======== POTONGAN TEKS

Dosen Ilmu Hubungan Internasional (HI) UGM, Muhadi Sugiono, bersama sekitar 130 aktivis dunia hadir dalam pertemuan Open-Ended Working Group (OEWG) on Nuclear Disarmament di Jenewa, Swiss, 2-13 Mei. Muhadi Sugiono hadir sebagai wakil dari Institute of International Studies (IIS) UGM dan jaringan aktivis International Campaign to Abolish Nuclear (ICAN). Dalam agenda sidang, Muhadi Sugiono mengajukan sebuah kertas kerja berjudul ”Non-Nuclear-Weapon States and a Treaty Prohibiting Nuclear Weapons”.
“Kertas kerja ini berisi uraian tentang 14 poin kebijakan dan praktik negara-negara non-senjata nuklir yang masih menghambat upaya mencapai pelucutan senjata nuklir global,” papar Muhadi, Selasa (17/5).
Ia menjelaskan OEWG merupakan pertemuan PBB yang melibatkan partisipasi publik, baik organisasi non-pemerintah maupun perwakilan dari masyarakat. Pertemuan tersebut merupakan hasil dari kesepakatan Sidang Umum PBB pada bulan Oktober 2015. Pertemuan tersebut menetapkan resolusi L.13/Rev.1, yang mengatur mengenai perundingan terbuka serta membahas langkah hukum, ketentuan hukum, serta norma yang perlu disepakati bersama untuk mewujudkan sebuah dunia tanpa senjata nuklir, dan akan berlangsung dalam tiga sesi pertemuan di bulan Februari, Mei, dan Agustus 2016.

================
======== DATA SUMBER

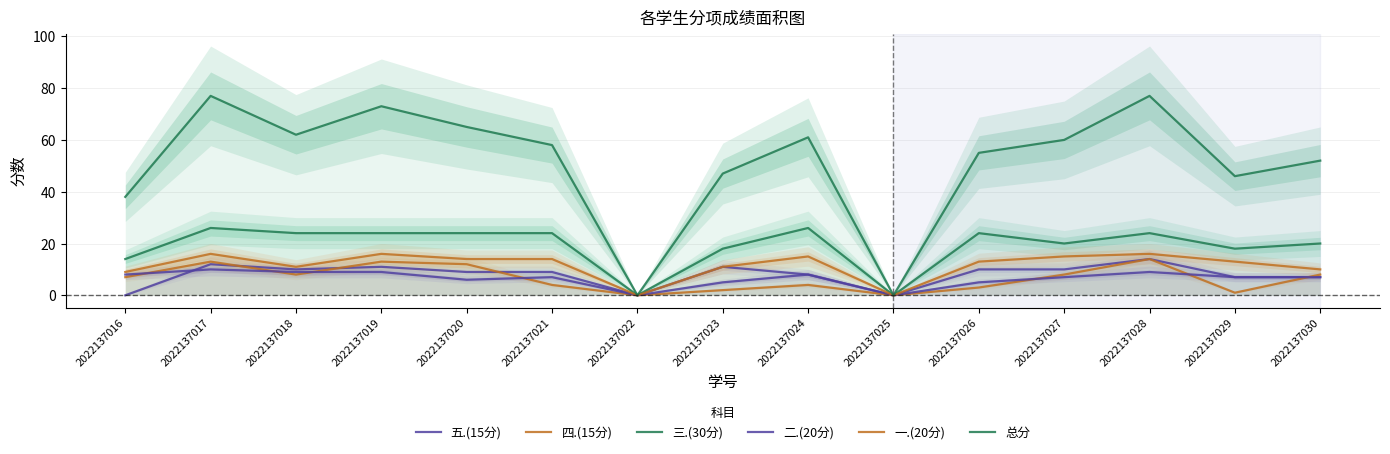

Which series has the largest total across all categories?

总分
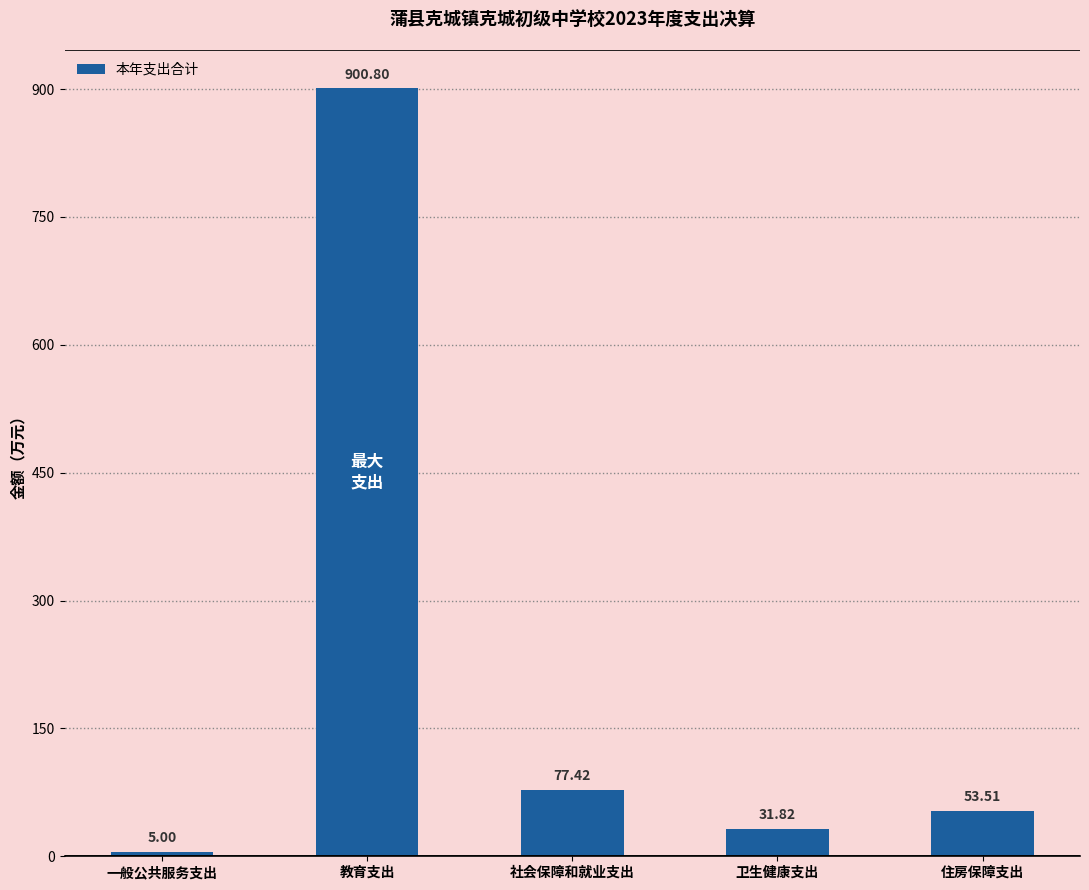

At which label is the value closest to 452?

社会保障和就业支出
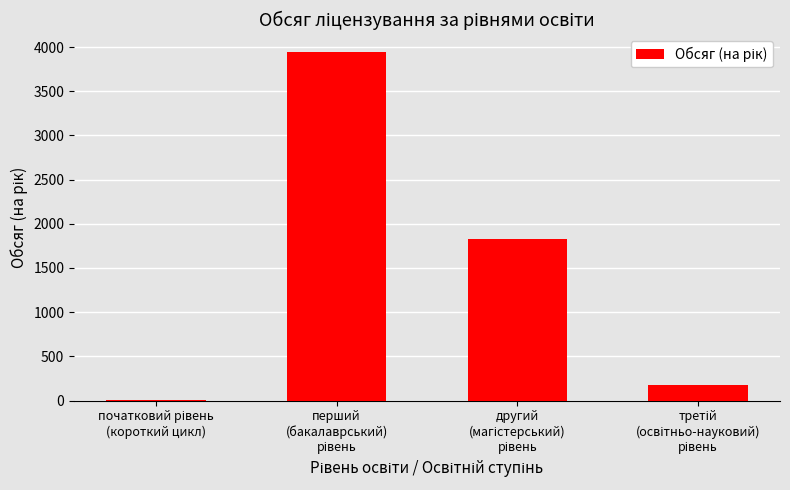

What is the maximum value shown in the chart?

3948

================

### TUGAS WAJIB
A. Menurut potongan teks, berapa poin kebijakan dan praktik yang diuraikan dalam kertas kerja Muhadi Sugiono?
B. Apakah tiap pernyataan di bawah ini sesuai dengan potongan teks? Jawab ya atau tidak, lalu kutip kata-kata penentunya dari teks. (i) Pertemuan OEWG di Jenewa berlangsung pada 2–13 Mei. (ii) Muhadi Sugiono hadir sebagai wakil dari Kementerian Luar Negeri. (iii) Pertemuan tersebut merupakan hasil kesepakatan Sidang Umum PBB pada Oktober 2014.

### HASIL TUGAS
A. 14 poin kebijakan dan praktik negara-negara non-senjata nuklir.

B.
(i) Ya: “di Jenewa, Swiss, 2-13 Mei”
(ii) Tidak: “hadir sebagai wakil dari Institute of International Studies (IIS) UGM dan jaringan aktivis International Campaign to Abolish Nuclear (ICAN)”
(iii) Tidak: “hasil dari kesepakatan Sidang Umum PBB pada bulan Oktober 2015”